Today's Evil Beet Gossip

Incredible Hulk Crushes the Competition

A guy I used to date is friends with Liv Tyler, and he gave me no end of shit for saying “mean things about her legs” at the premiere of Incredible Hulk last week. “She’s really nice!” he insisted repeatedly, as if that somehow negates the possibility that she could have poor fashion sense every once in awhile.

I’ll note two things here:

1) I did not know he knew her prior to writing that post, so I wasn’t being “mean” to her out of jealousy or anything, and

2) I did not say mean things about her legs. I said she has legs that could be really sexy … in a different dress.

Anyway, Liv has the last laugh this week, as Incredible Hulk topped the box office charts with a $54.5M opening. Liv is already signed on to do two sequels, so she’s gonna be okay on the cash flow for awhile. Kung-Fu Panda came in a distant second, followed by the feel-good mass suicide flick of the year, The Happening.

10 CommentsLeave a comment

  • Well, I guess you’re really happy now, because you’re not dating that muppet anymore…. ;)
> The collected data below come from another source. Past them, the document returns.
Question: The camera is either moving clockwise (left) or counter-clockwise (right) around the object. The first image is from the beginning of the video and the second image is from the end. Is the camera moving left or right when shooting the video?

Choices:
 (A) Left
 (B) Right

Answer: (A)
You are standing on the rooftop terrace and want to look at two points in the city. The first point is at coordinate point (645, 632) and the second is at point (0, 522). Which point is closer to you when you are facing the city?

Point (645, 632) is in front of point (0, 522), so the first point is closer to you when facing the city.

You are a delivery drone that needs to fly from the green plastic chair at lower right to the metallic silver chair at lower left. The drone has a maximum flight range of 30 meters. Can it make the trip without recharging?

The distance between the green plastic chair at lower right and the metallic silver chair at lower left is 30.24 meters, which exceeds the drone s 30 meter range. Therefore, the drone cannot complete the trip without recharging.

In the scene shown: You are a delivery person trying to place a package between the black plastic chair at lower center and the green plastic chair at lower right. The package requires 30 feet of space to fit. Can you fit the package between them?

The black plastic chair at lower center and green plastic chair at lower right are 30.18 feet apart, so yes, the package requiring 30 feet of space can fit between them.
  • eh, she was boring in the movie, i dont like her or dislike her but she’s got this empty look in her face and her mouth is all awkward, it distracts from the movie.
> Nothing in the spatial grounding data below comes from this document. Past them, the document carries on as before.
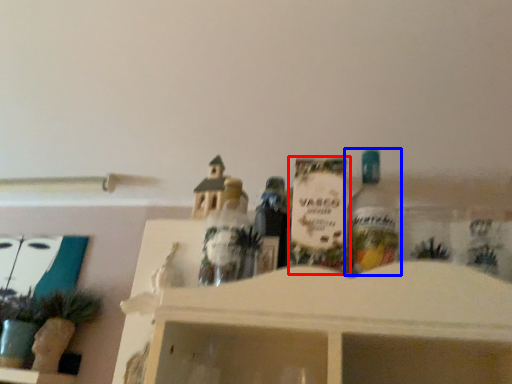
Question: Among these objects, which one is farthest to the camera, toy (highlighted by a red box) or bottle (highlighted by a blue box)?

Choices:
 (A) toy
 (B) bottle

Answer: (A)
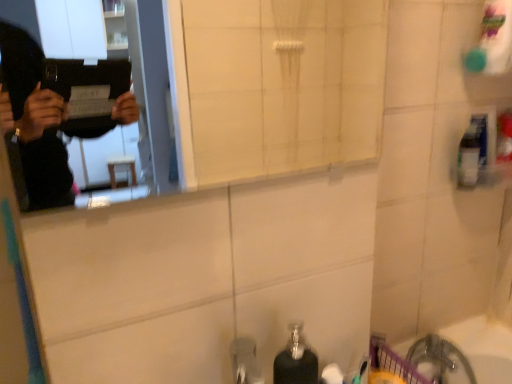
Question: Does white glossy mirror at upper center come in front of clear plastic bottle at upper right?

Choices:
 (A) no
 (B) yes

Answer: (B)

Question: Is white glossy mirror at upper center facing away from clear plastic bottle at upper right?

Choices:
 (A) no
 (B) yes

Answer: (A)

Question: From a real-world perspective, is white glossy mirror at upper center physically below clear plastic bottle at upper right?

Choices:
 (A) yes
 (B) no

Answer: (B)

Question: Is white glossy mirror at upper center bigger than clear plastic bottle at upper right?

Choices:
 (A) no
 (B) yes

Answer: (B)

Question: Can you confirm if white glossy mirror at upper center is taller than clear plastic bottle at upper right?

Choices:
 (A) no
 (B) yes

Answer: (B)

Question: In terms of size, does clear plastic bottle at upper right appear bigger or smaller than black matte soap dispenser at lower center?

Choices:
 (A) small
 (B) big

Answer: (A)

Question: Is clear plastic bottle at upper right wider or thinner than black matte soap dispenser at lower center?

Choices:
 (A) thin
 (B) wide

Answer: (B)

Question: Considering the relative positions of clear plastic bottle at upper right and black matte soap dispenser at lower center in the image provided, is clear plastic bottle at upper right to the left or to the right of black matte soap dispenser at lower center?

Choices:
 (A) right
 (B) left

Answer: (A)

Question: Considering the positions of point (468, 152) and point (300, 374), is point (468, 152) closer or farther from the camera than point (300, 374)?

Choices:
 (A) closer
 (B) farther

Answer: (B)

Question: In the image, is white plastic bath at lower right on the left side or the right side of clear plastic bottle at upper right?

Choices:
 (A) left
 (B) right

Answer: (A)

Question: Considering the positions of white plastic bath at lower right and clear plastic bottle at upper right in the image, is white plastic bath at lower right bigger or smaller than clear plastic bottle at upper right?

Choices:
 (A) small
 (B) big

Answer: (B)

Question: Is white plastic bath at lower right wider or thinner than clear plastic bottle at upper right?

Choices:
 (A) wide
 (B) thin

Answer: (A)

Question: Considering the positions of point (490, 332) and point (474, 117), is point (490, 332) closer or farther from the camera than point (474, 117)?

Choices:
 (A) farther
 (B) closer

Answer: (A)

Question: Is black matte soap dispenser at lower center taller or shorter than clear plastic bottle at upper right?

Choices:
 (A) tall
 (B) short

Answer: (A)

Question: From the image's perspective, is black matte soap dispenser at lower center positioned above or below clear plastic bottle at upper right?

Choices:
 (A) below
 (B) above

Answer: (A)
  • You’re one to talk about someone else’s legs with your cottage cheese ass and elephant trunk Beet.

  • Perez some of us like cottage cheese. Great snack with olives and vegetable thin crackers.

  • Chill, Toxic Shock!

    Every time I see the Incredible Hulk I think of the old SNL skit where all the superheroes were at a cocktail party, and after the Hulk (Belushi of course) used the bathroom, no one else would go in there. So I guess the Hulk equals stinky toilet to me….I’m just saying I probably won’t be going to that movie.

  • Beet – please delete TSS’s posts if possible – they are toxic and I’m getting REALLY pissed off.